*Page text*.
+ + + + +

In connection with a change of control of the Company, Mr. Jacobs will be entitled to the Accrued Amounts plus, provided he executes the Release, the same severance amounts described in subparts (I) - (IV) in the paragraph above, except the amount under subpart (II) shall be two (2) times his Base Salary and Annual Bonus at target during the year of termination. In addition, the Company will pay COBRA continuation coverage for up to twelve (12) months following his termination.


In the event of a termination of employment in the case of death or disability, Mr. Jacobs will be entitled to the Accrued Amounts plus (i) a prorated amount of cash bonus that would be earned as calculated using the "target" thresholds and bonus formula set by the Compensation Committee for the year in which termination of employment occurs and (ii) a pro rata number of shares or other compensation underlying the unvested PSUs based on the target award that would otherwise have vested at the end of the performance period as set forth in the award agreement. 


In the event of a termination of employment (i) by the Company for cause or (ii) by Mr. Jacobs without good reason, Mr. Jacobs will be entitled to the Accrued Amounts but will not be entitled to any severance.


Clawbacks. Mr. Jacobs's incentive compensation is subject to the Company's Clawback Policy which is consistent with requirements of the New York Stock Exchange.


Non-Compete and Other Agreements. 


In connection with the Employment Agreement, Mr. Jacobs also executed a Non-Compete Agreement and Proprietary Rights Agreement that contain customary non-compete, confidentiality and non-solicitation provisions, along with proprietary rights ownership of work product in favor of the Company.


The non-compete provision prohibit Mr. Jacobs from engaging in competitive activity in a defined geographic area for a period of either (i) 12 months immediately following the termination of his employment connection with a termination by Mr. Jacobs for Good Reason or by the Company without Cause, or (ii) 24 months immediately following the termination of employment with the Company in connection with a termination by Mr. Jacobs without Good Reason or by the Company with Cause. The non-solicitation provisions prohibit Mr. Jacobs from soliciting for employment any employee of the Company or any person who was an employee of the Company. This prohibition applies while Mr. Jacobs is employed by the Company and for the same applicable period of time as the non-compete provision after termination of his employment.

+ + + + +

*Task A*.
Answer these questions from the text on Mr. Jacobs's employment terms:
(i) For up to how many months will the Company pay COBRA continuation coverage after a termination connected with a change of control?
(ii) The Company's Clawback Policy is consistent with the requirements of which exchange?
(iii) How long does the non-compete provision last after a termination by Mr. Jacobs without Good Reason?
*Task B*.
Write a continuation of the text on Mr. Jacobs's employment terms, beginning after its final sentence.
The items that come next are separate material with no connection to the text on Mr. Jacobs's employment terms.

+ + + + +

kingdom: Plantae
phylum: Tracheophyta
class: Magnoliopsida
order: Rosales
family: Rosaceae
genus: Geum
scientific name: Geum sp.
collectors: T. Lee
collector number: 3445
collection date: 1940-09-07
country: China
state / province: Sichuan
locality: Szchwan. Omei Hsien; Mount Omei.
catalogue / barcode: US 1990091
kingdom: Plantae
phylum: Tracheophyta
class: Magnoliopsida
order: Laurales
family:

+ + + + +

*Your response A*.
(i) Up to twelve (12) months.
(ii) The New York Stock Exchange.
(iii) 24 months immediately following the termination of employment.

*Your response B*.
Prior to Mr. Jacobs' employment with the Company, most recently he was a Managing Director and a member of the management committee of Mill Road Capital Management LLC, where we worked since 2005. Mill Road Capital Management is an investment firm focused on investments in small, publicly traded companies. From 1999 to 2004, Mr. Jacobs was employed at LiveWire Capital, an investment and management group backed primarily by The Blackstone Group and Thomas Lee Partners that focused on operationally intensive buyouts of middle market companies. While employed at LiveWire, he held various operational positions in numerous portfolio companies, including interim Chief Operating Officer, in addition to investment responsibilities. Before joining LiveWire, Mr. Jacobs was an investment professional in the private equity group at The Blackstone Group from 1996 to 1999. Mr. Jacobs is currently a member of the Board of Directors of Swiss Water Decaffeinated Coffee, Inc. He previously served as a member of the Boards of Directors of several public companies, including Ecology and Environment, Inc., Galaxy Nutritional Foods, Inc., National Technical Systems, Inc., and School Specialty, Inc., as well as numerous private companies, including Lignetics, Inc., Mother's Market & Kitchen, Inc., PRT Growing Services LTD and Rubios Restaurants, Inc. Mr. Jacobs holds a B.S. from the McIntire School of Commerce at the University of Virginia with concentrations in accounting and finance.